Myself: I had completed some online certificate programs through the University of Washington and decided to take some live classes where I would be able to workshop my writing. UW offered a series of night classes that included workshops as well as lectures, so I signed up.
Me: And the instructor had a ten minute break between the lecture and the workshop for, what she called, forced socialization, in that many writers are shy and would prefer to stand off in a corner by themselves.
Myself: Yes. I would burn most of the ten minutes going to the bathroom, then wandering to the far end of the hall where the vending machine resided, stuff like that, but over time I became socialized despite my best efforts.
Me: Good thing you did, right?
Myself: It changed everything. One of the students was a big Dennis Lehane fan. At the time, I was unfamiliar with Lehane’s work, so I read Mystic River, Shutter Island and a couple of the Gennaro/McKenzie novels, and we’d talk about them during our forced socialization sessions.
Me: Which led to an unanticipated turn in your career path.
Myself: One night this guy tells me that Dennis Lehane is founding faculty of a new MFA program in Boston. Prior to that, I had never considered pursuing an MFA degree. I was writing genre fiction, a medical thriller, and figured I’d be treated like a leper if I tried workshopping my story with students of “serious” fiction. But Dennis had done what I was aspiring to do.
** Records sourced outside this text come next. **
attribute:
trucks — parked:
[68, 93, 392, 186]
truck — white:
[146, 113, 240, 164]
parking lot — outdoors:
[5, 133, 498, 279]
He’d taken genre fiction—detective stories and crime novels—and given depth to the characters, the story, and the language. I figured if he was founding faculty, someone like myself would be welcome.
Me: You do your due diligence, research the program, and find out it is low residency.
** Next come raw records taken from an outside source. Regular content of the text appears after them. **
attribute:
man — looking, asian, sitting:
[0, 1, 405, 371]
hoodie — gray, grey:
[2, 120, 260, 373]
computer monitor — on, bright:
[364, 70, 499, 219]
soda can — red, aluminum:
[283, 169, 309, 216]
Myself: The low residency option made it possible for me to attend. I had a wife, young children, and a career. I couldn’t exactly move to Boston, but I could do ten days each semester. So I apply, get accepted, and two years later I have a Master’s degree in creative writing, a finished manuscript, a number of solid ideas for follow-up novels, and the confidence to leave the day job and build a career as a fiction writer.
Me: Anyone who has read your blog or looked around your website is probably familiar with something you call the Four D’s, which you learned from Dennis Lehane while at Pine Manor.
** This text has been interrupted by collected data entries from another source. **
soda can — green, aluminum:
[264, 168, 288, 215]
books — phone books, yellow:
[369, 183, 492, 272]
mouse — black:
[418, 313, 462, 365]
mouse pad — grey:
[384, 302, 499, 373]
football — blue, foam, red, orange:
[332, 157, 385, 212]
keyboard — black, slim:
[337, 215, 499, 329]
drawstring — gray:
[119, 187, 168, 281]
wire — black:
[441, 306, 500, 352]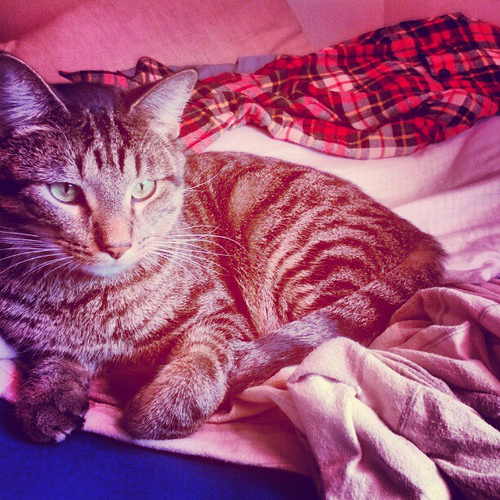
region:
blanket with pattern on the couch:
[223, 12, 493, 147]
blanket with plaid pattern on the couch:
[249, 7, 481, 143]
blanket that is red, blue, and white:
[263, 14, 473, 144]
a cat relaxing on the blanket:
[4, 55, 434, 435]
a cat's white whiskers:
[161, 228, 235, 276]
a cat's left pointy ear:
[130, 67, 200, 133]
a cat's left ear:
[136, 67, 198, 129]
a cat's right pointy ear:
[3, 47, 75, 129]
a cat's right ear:
[0, 51, 57, 117]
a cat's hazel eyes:
[129, 177, 159, 201]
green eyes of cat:
[37, 148, 169, 214]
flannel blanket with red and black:
[221, 48, 459, 147]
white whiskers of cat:
[9, 230, 241, 282]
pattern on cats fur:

Myself: In one of our workshops, Dennis said any good story needs depth: of character, story, insight, and language. After that workshop, I devoted myself to adding depth to my stories, the characters, their insights, and my writing style, and I believe that has transformed my work from merely competent to something that is publishable and should find an audience. And I think this concept is useful for any aspiring writer, so I’ve devoted a series of blog posts to the topic. Just go to the blog index and click on The Four D’s. Or go here to read the introductory post.
Me: You do realize that you don’t need an apostrophe between your D and your s?
Myself: Yes, but when I tried just the D and s like this–The Four Ds–I found it to be confusing, like it’s an abbreviation for a double-strength medication or an element in the periodic table.